Fragmento del documento
━━━━━━━━━━
Por: Mariana Solana Filloy

 

Hace unas semanas participé en un espacio de formación docente de preescolar y primaria. Fue un espacio organizado por la dirección de la escuela, con el objetivo de preparar a sus profesores para el regreso a clases 100% presencial. La formación contempló el trabajo con psicólogos que hablaron de la importancia de acompañar la adaptación de los estudiantes, de promover la convivencia entre estudiantes y de ser conscientes de la ansiedad que puede representar el compartir espacios con varias personas después de estos dos años de confinamiento. Se trabajó también en aspectos pedagógicos en referencia a los ajustes razonables para alumnos que requieran acompañamiento especial, la selección de contenidos prioritarios, etc.

 

La intención de la directora, además de dar elementos prácticos, fue generar un espacio de diálogo y de expresión para sus profesores, por este motivo al concluir las sesiones con expertos invitados hubo un espacio para compartir cómo se sentían los docentes de cara al nuevo año escolar. Se utilizaron preguntas generadoras para promover la participación de los docentes y un espacio que estaba planeado para 30 minutos, se convirtió en casi 2 horas de conversación.

 

Fue como abrir una llave que llevaba cerrada mucho tiempo. En un inicio se hablaba de temas más operativos y de organización, pero poco a poco el diálogo se trasladó a temas mucho más profundos como dudas sobre la vocación, cansancio, desgaste por la falta de apoyo de padres de familia y un sentimiento de estar luchando contra corriente y en solitario para lograr el desarrollo y aprendizaje de los alumnos. Un comentario que compartió una docente y que resume esta sensación fue “siento que soy la única a la que le está costando tanto trabajo y a veces también siento que soy la única a la que le importa que mis alumnos estén bien y vayan avanzando”.
━━━━━━━━━━
Fragmentos de datos
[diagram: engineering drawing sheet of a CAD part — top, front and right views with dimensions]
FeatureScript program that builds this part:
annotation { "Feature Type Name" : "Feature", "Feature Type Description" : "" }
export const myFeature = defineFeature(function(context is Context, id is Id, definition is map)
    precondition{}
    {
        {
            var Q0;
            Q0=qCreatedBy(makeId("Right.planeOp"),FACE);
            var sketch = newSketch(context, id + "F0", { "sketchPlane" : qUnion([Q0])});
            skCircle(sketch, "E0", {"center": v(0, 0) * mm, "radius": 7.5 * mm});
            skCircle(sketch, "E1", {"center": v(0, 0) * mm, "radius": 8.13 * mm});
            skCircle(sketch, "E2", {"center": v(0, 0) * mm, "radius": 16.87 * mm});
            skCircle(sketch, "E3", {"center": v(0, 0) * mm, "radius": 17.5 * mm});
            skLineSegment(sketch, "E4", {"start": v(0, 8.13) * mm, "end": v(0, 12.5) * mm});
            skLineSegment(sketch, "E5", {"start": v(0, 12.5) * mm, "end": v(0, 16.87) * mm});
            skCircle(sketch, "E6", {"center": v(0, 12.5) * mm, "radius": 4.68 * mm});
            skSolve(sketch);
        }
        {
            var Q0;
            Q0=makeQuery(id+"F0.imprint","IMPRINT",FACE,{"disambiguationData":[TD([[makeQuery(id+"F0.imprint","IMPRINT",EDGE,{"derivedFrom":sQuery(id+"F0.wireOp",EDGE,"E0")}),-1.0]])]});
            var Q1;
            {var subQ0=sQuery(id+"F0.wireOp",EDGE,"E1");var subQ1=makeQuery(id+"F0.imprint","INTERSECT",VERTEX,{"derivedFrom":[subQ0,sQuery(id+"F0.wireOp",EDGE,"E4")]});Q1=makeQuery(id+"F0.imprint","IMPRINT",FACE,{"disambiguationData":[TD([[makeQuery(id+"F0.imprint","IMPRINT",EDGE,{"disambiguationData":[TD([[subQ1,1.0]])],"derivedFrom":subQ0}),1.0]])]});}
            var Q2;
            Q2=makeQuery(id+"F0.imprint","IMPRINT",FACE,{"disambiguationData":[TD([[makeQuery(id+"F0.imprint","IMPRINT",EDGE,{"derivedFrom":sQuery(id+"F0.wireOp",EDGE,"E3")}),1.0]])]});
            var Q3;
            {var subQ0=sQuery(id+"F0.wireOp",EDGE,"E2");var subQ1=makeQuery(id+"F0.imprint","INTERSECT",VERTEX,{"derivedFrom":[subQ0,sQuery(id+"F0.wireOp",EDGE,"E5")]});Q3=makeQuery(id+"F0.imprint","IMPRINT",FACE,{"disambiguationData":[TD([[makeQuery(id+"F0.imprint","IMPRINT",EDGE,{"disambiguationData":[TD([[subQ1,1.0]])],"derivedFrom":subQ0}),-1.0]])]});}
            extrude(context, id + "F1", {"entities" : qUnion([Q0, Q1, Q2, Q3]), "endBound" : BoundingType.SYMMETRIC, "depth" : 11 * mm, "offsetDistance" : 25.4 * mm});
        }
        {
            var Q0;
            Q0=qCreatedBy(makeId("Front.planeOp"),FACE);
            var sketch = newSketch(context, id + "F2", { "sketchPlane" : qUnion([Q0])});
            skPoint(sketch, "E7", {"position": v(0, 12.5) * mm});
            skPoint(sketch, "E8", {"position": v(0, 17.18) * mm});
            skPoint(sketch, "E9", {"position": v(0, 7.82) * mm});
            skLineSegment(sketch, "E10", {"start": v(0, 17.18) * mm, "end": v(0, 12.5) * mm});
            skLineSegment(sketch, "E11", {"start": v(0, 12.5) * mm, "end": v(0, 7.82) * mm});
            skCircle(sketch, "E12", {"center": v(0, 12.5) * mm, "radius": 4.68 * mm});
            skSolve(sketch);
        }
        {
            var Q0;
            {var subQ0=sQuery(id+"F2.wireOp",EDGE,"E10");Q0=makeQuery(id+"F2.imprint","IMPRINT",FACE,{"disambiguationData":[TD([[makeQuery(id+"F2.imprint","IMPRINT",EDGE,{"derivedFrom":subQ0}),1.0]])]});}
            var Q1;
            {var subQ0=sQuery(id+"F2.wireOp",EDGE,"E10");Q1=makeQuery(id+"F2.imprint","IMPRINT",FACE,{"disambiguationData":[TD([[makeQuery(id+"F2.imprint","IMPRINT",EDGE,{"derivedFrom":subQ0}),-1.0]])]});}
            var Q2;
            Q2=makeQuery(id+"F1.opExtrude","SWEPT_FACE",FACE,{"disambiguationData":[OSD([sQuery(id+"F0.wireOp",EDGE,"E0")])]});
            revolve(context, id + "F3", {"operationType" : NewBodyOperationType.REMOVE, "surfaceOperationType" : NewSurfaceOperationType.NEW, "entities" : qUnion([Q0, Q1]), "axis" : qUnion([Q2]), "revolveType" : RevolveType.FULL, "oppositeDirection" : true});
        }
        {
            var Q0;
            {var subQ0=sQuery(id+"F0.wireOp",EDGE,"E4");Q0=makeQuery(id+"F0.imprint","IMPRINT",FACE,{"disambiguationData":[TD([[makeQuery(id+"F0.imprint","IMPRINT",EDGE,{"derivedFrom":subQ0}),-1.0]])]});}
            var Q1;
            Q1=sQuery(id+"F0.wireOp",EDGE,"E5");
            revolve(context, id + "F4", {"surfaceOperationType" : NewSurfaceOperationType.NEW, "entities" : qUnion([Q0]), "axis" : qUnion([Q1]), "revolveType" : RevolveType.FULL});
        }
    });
━━━━━━━━━━
Instrucciones
- 1) Del texto sobre la formación docente, copia todo lo que va desde "Hace unas semanas" hasta "contenidos prioritarios, etc.", sustituyendo "psicólogos" por "especialistas".
- 2) Continúa, por favor, el texto sobre la formación docente a partir de donde termina.

Respuestas
- 1)
Hace unas semanas participé en un espacio de formación docente de preescolar y primaria. Fue un espacio organizado por la dirección de la escuela, con el objetivo de preparar a sus profesores para el regreso a clases 100% presencial. La formación contempló el trabajo con especialistas que hablaron de la importancia de acompañar la adaptación de los estudiantes, de promover la convivencia entre estudiantes y de ser conscientes de la ansiedad que puede representar el compartir espacios con varias personas después de estos dos años de confinamiento. Se trabajó también en aspectos pedagógicos en referencia a los ajustes razonables para alumnos que requieran acompañamiento especial, la selección de contenidos prioritarios, etc.

- 2)
 

Este tipo de comentarios tuvieron mucho eco entre todo el grupo y me confirmó algo que, ya muchos han dicho, y que he observado en el poco tiempo que llevo en ámbito profesional de la educación y es que la docencia, en contra de lo que debería ser, es un camino en solitario. Pareciera que cada docente tiene su propio “campo de batalla” en su salón y que el aprendizaje de sus alumnos es solo su responsabilidad. El docente del salón de junto es en muchas ocasiones una competencia, en lugar de un apoyo, las direcciones y coordinaciones supervisores que solo señalan lo negativo y no guías o fuentes de seguridad y los padres de familia los jueces más duros en lugar de aliados para cuidar los intereses de los estudiantes.

 

Después de escuchar a tantos compañeros compartir ese sentimiento de soledad en su labor, una docente preguntó a todos “¿Por qué si todos sentimos esto no somos más amables y solidarios con los otros?”. A partir de eso el diálogo se desarrolló en torno a formas en las que pueden apoyarse, estrategias para estar más en comunicación y aspectos prácticos y de gestión que puedan ayudar a que no se sientan tan solos en su responsabilidad docente.

 

Lo que esté ocurriendo después de ese momento de apertura y diálogo es incierto, pero me parece que puede ser un punto de quiebre para ese grupo de docentes y esa escuela. Es una oportunidad para la dirección de la institución de fortalecer su planta docente, de buscar nuevas formas de generar comunidad y construir una dinámica de colaboración y aprendizaje en grupo.

 

Observar y escuchar este espacio me hizo recordar un artículo de Jaume Carbonell en donde afirma que la educación está llena de contradicciones y contrasentidos y que una de las incongruencias más grandes es justo que en un espacio en donde se busca formar a los estudiantes para la colaboración se viva una epidemia de “soledad docente”.

 

¿Qué provoca esta soledad? Me parece que son muchos los factores que pueden sumar a esta situación, pero uno de los principales creo que es el miedo a ser juzgado por los otros, a sentir que no estamos cumpliendo con nuestro trabajo. Pareciera que admitir el error o la dificultad es sinónimo de no tener vocación o de ser un mal maestro. Juzgamos y castigamos el cansancio, la duda o la frustración y entonces se vuelve impensable compartirlo cuando somos nosotros quienes lo sentimos, porque si de algo estoy segura es que todos los sentimos en algún punto.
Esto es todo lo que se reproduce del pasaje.